Sunday, October 21, 2007

"Professing Multiculturalism"

This article discussed the ways in which multiculturalism could be used in teaching composition. I saw this as a way in which a writer may be heard, to connect with Royster's article. I believe this because it will give the teachers a better understanding of their students' writing and it will give people in general a better perception of works from writers that are from various backgrounds. The rhetoric everywhere would be better understood if one knows where the writer was coming from and how things work in the area they come from. In the article it shows how an "educated American" reacts to someone that comments on her work in a bad way and how another writer from a different area gets told his work is bad. It was just because the writer from another area, Dreiser, took on a different style and approach to writing then what one is normally used to in America so they automatically deemed it as a bad piece of work.

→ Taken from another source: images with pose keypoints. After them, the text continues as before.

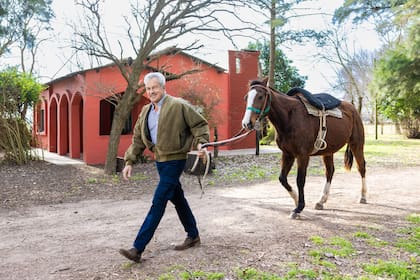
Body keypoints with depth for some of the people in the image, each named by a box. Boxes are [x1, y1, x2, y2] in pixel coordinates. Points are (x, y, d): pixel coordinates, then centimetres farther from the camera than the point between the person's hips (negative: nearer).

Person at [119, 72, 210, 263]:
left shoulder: (179, 106, -11)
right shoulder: (146, 111, 10)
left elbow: (200, 124, -6)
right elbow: (138, 139, 11)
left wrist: (200, 144, -21)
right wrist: (129, 161, 4)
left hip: (174, 160, -8)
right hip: (159, 160, 8)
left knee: (158, 203, -8)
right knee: (177, 199, 18)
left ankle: (138, 249, -5)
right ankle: (193, 236, 34)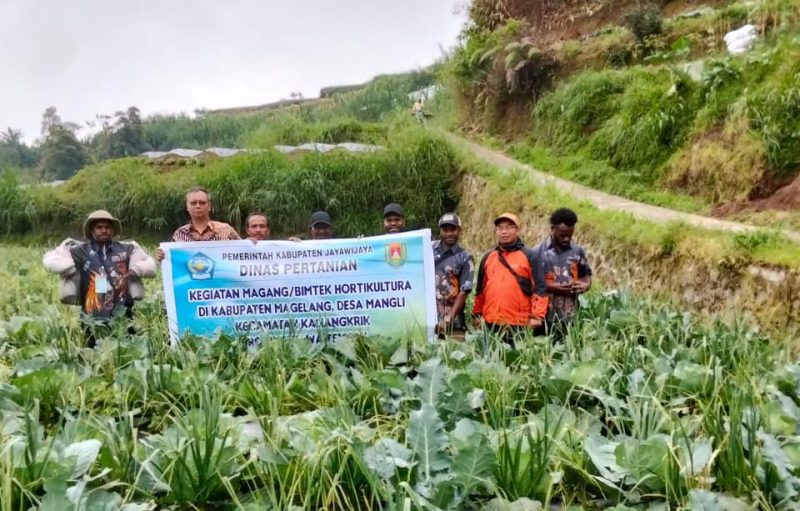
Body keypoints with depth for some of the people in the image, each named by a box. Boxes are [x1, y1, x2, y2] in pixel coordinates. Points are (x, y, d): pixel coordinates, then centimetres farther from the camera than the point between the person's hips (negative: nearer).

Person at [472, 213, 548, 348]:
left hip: (519, 324, -4)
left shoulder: (529, 256, 1)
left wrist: (537, 316, -11)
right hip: (491, 323, 4)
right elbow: (480, 289, 19)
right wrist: (477, 314, 16)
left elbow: (539, 287, -4)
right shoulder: (488, 257, 14)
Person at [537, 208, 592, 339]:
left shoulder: (578, 251, 8)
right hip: (545, 316, -3)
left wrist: (586, 284, -4)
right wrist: (554, 287, -15)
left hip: (570, 316, 3)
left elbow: (586, 274, 18)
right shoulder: (539, 252, -3)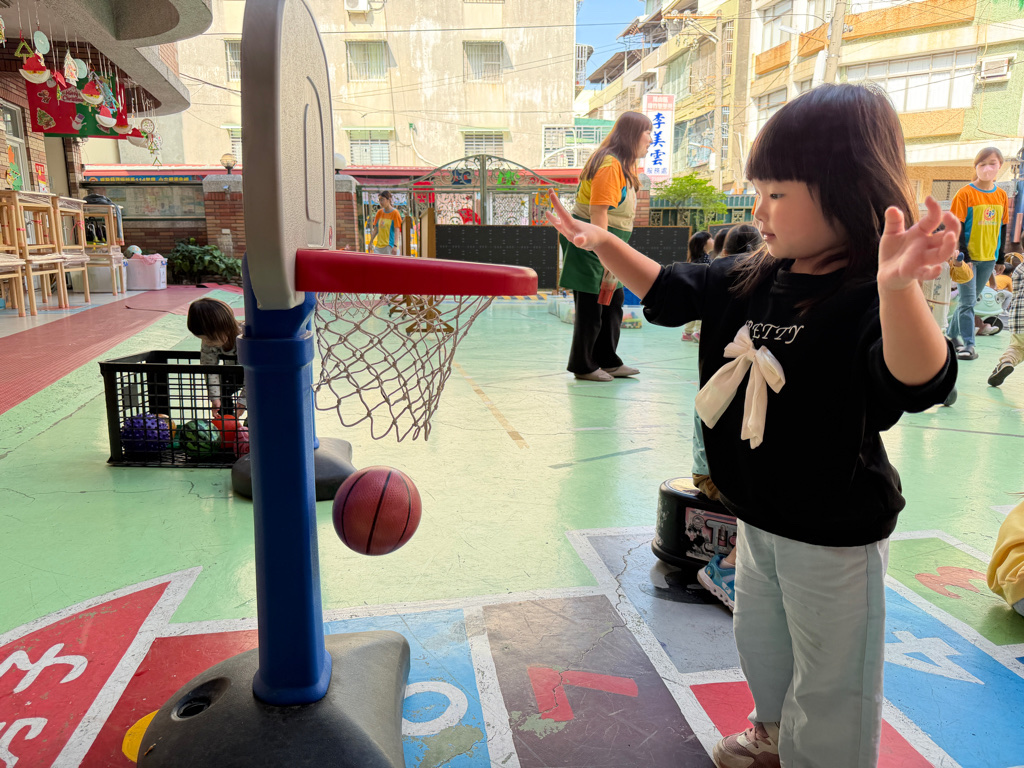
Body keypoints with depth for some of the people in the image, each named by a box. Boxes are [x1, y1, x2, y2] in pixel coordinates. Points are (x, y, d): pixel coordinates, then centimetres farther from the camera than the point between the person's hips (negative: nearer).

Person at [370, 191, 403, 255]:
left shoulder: (395, 213, -5)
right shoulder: (379, 212, 11)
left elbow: (397, 231, -11)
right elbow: (375, 229, 16)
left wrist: (395, 246, -21)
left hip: (390, 246, -5)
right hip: (378, 246, 5)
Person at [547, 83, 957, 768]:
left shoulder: (869, 297, -25)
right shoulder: (751, 278, -3)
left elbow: (920, 384, -42)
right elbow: (670, 291, 9)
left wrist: (899, 287, -58)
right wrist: (603, 243, 0)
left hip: (834, 535, -8)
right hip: (759, 515, 8)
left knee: (829, 683, 13)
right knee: (760, 645, 30)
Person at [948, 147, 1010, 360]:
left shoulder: (1001, 195, 5)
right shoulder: (965, 194, -10)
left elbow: (1003, 226, 12)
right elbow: (957, 226, -11)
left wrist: (1001, 254, 10)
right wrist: (962, 253, -15)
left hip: (989, 257, 5)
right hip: (968, 256, -5)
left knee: (972, 299, 13)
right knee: (968, 301, -5)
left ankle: (953, 334, 27)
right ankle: (968, 344, -2)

Students have this issue in their classroom as well.

Students face the same issues at times that most writers face when they were brought up in a different area and present their work to an American. Lu decides that they need a model of what is considered real and compare the students work to that. Have the students perform exercises with "real' works and dissect what makes it a good appear so they can utilize it in their own. Lu termed the approach, "error analysis" they would imitate what they found. Provided to the students was an example of a paper with easy identifiable errors and asks the students how they would fix it. "I look for styles which are also more conducive to my attempt to help the writer to negotiate a new position in relation to the colliding voices active in the scenes of writing" (494). It shows the use of style and the writers own perception of what standard written English is supposed to look like. Also, by sharing the responses it gives the students a variety of ways to modify one error.